**Extract provided**

Eugene Buchanan: A ride with Ray

Courtesy Photo
Steamboat Springs — I might as well have been riding with Jeremiah Johnson.
If ever there was a stand-in for the famed mountain man, who actually trapped just north of here, it’s fourth-generation Steamboater Ray Heid, who runs Del’s Triangle 3 Ranch outside of Clark.
I’m here with my daughter, Casey, for our first-ever winter horseback ride, and Ray, saddling horses in a hand-sewn, knee-length elk skin coat with beaver pelt collar, is our guide. Topping its furry collar are a balaclava and cowboy hat to ward off cold that cripples us but doesn’t phase Ray. A cocoon of cheeks, nose and eyes is all we can see.
At 77, he’s still as active as ever, as evidenced by three sets of perfect figure-eight ski tracks etched into the hillside above the horse corral. They’re as obvious as they are aesthetic, and he’s as proud of them as he is his ranching operation, which he’s been running since 1985.
Hopping on his saddle, he says they now attract about as many guests in the winter as they do in the summer. It’s easy to see why as soon as our horses — Casey’s a docile mare named Tia and mine a gelding named Bodie — step out of the corral and into the surrounding winter wonderland.
There’s not a whisper of wind, and all is tranquil, silent and white. It’s as peaceful a setting as you could script. Weasel tracks pitter-patter this way and that, snowy cottonballs cling to scrub oak and a piercing blue sky whitens the winter white.
It doesn’t take long for Ray to interrupt the serenity. The plod of his horse, Stormy, kicks his story synapses into gear.
“One year we named all the horses by the weather,” he begins. “Stormy, Breezy, Windy, Sunny and Chinook. Another year we named them all after spices.” Behind us, other guests straddle Cinnamon, Wasabi and Ginger.
If his horses are an integral part of his ranch and ski lifestyle, so is his family.
His mother, Ruby, was the sister of Steamboat icon Hazie Werner. Brother Corkey qualified for the 1956 Cortina Olympics and headed the Steamboat Ski Patrol, while brother Del ran the resort’s lift department. His son Rowan “Perk,” 43, works on the ranch, as does Perk’s wife, Becky. Grandkids Justin, 11, and Jason, 8, are carrying on the Heid heritage as well, living at the ranch and helping with chores, as are Sawyer, 16, and Bailey, 13, making six generations of Heids leaving their mark in Ski Town USA.
While Ray can’t put his finger on how many horses they have or how many guests they take riding each year, it’s a lot. Today, there are 13 of us, most visitors taking a break from Steamboat’s slopes.
Ray’s out there with them most every day, rain, snow or shine.
“We had to cancel our first trip in years earlier this week,” he says as we saunter up the hill, our horses’ breath the only wisps of clouds in the sky. “It was 27 below. We’ll go out in pretty much anything.”

**Actions to take**
(a) Set down the passage of the Ray Heid column from "Hopping on his" to "surrounding winter wonderland.", word for word.
(b) Translate this sentence from the Ray Heid column into Spanish: "There’s not a whisper of wind, and all is tranquil, silent and white."

**Collected data**
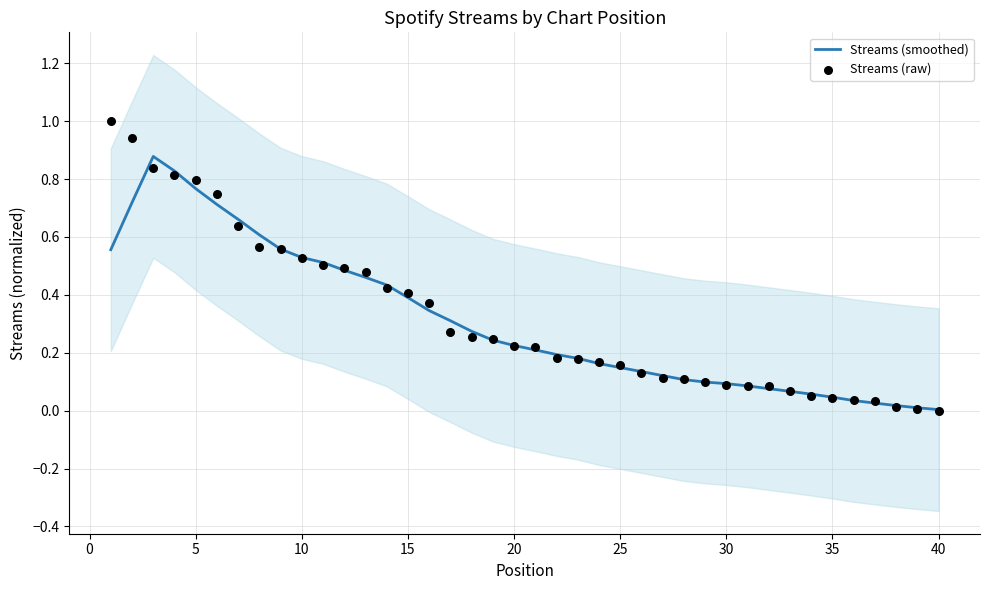

The Streams (smoothed) series shows 0.0 at 40. True or false?

True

**Responses for each task**
(a)
Hopping on his saddle, he says they now attract about as many guests in the winter as they do in the summer. It’s easy to see why as soon as our horses — Casey’s a docile mare named Tia and mine a gelding named Bodie — step out of the corral and into the surrounding winter wonderland.

(b) No hay ni un susurro de viento, y todo está tranquilo, silencioso y blanco.